The Martyrs is Mehoffer’s first work with such strong Art Nouveau features. One of the most important means of expression is the suggestive, smoothly weaving line, giving shape to colorful decorative motifs, tightly filling the composition. The central scenes in the middle of the stained glass window are filled with the depictions of Christian martyrs from the turn of the third and fourth century, making the heroic decision to refuse to renounce their faith, which equaled to choosing death.
On the left side of the St. Sebastian and St. Maurice composition, Mehoffer depicted St. Sebastian – centurion, who he was turned into a living target in a military exercise field. St.
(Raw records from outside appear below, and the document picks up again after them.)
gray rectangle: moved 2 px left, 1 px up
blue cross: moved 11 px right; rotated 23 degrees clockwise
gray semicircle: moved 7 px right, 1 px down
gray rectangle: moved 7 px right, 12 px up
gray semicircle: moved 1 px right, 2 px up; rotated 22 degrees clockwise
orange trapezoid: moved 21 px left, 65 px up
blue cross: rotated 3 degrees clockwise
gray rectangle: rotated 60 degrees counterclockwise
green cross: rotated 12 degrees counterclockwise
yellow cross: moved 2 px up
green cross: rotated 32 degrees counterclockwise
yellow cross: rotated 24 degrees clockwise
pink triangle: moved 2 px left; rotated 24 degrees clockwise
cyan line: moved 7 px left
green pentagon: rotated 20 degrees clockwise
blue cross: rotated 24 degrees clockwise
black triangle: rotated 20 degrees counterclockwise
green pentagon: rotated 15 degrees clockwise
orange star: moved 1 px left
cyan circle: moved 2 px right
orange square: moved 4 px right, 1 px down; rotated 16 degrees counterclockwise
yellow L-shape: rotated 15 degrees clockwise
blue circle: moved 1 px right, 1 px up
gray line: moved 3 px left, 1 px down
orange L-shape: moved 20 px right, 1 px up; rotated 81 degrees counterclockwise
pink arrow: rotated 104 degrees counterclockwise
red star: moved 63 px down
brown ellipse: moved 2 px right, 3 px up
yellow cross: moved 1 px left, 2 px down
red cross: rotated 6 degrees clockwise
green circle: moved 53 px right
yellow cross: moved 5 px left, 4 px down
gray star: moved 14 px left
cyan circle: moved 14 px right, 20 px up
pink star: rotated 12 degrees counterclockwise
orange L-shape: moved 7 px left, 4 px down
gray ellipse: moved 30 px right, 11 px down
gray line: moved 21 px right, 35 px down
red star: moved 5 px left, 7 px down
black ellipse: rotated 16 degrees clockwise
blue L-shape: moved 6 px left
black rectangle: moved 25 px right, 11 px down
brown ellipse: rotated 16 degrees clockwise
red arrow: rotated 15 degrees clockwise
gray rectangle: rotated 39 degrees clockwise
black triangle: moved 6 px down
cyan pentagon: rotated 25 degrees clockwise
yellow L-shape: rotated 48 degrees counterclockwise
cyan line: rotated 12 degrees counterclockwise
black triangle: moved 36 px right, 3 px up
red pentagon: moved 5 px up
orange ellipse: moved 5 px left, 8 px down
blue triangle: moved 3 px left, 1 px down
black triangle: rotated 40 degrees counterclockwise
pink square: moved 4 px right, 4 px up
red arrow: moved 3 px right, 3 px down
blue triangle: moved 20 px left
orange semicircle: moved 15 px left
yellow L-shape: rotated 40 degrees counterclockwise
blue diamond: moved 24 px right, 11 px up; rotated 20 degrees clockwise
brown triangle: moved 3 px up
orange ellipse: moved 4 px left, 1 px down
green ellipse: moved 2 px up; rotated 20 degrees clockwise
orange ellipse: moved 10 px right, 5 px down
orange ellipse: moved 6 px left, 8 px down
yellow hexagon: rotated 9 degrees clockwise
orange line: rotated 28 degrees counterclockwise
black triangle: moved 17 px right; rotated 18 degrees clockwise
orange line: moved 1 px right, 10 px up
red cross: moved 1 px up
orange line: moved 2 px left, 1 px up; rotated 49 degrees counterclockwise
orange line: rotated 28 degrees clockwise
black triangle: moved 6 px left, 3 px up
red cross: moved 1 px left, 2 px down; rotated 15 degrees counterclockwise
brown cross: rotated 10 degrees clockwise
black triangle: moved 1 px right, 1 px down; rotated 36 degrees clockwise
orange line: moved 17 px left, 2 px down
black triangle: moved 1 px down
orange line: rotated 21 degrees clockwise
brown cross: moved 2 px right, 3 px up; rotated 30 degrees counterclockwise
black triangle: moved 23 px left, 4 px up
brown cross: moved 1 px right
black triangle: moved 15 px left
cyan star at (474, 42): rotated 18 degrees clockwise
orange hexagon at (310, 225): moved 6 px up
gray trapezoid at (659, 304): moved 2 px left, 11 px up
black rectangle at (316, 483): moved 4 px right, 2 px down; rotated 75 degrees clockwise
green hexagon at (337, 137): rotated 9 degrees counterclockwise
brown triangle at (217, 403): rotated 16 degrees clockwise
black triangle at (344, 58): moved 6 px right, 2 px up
Maurice, depicted on the right, was the leader of the Theban Legion, forming part of Emperor Maximilian’s army, heading north through the Alps to fight with the Gauls. The Legion of six thousand men was massacred for refusing to worship pagan deities.
The bottom part of the stained glass window, showing the saints at the moment of death among exaggerated branchy orchids, forms a whole with the images in the central part. Figures of women, emerging from a thicket of flowers lean over the martyrs’ naked bodies. Perhaps they are personifications of the idea of Thanatos, which was very important in the art of symbolism.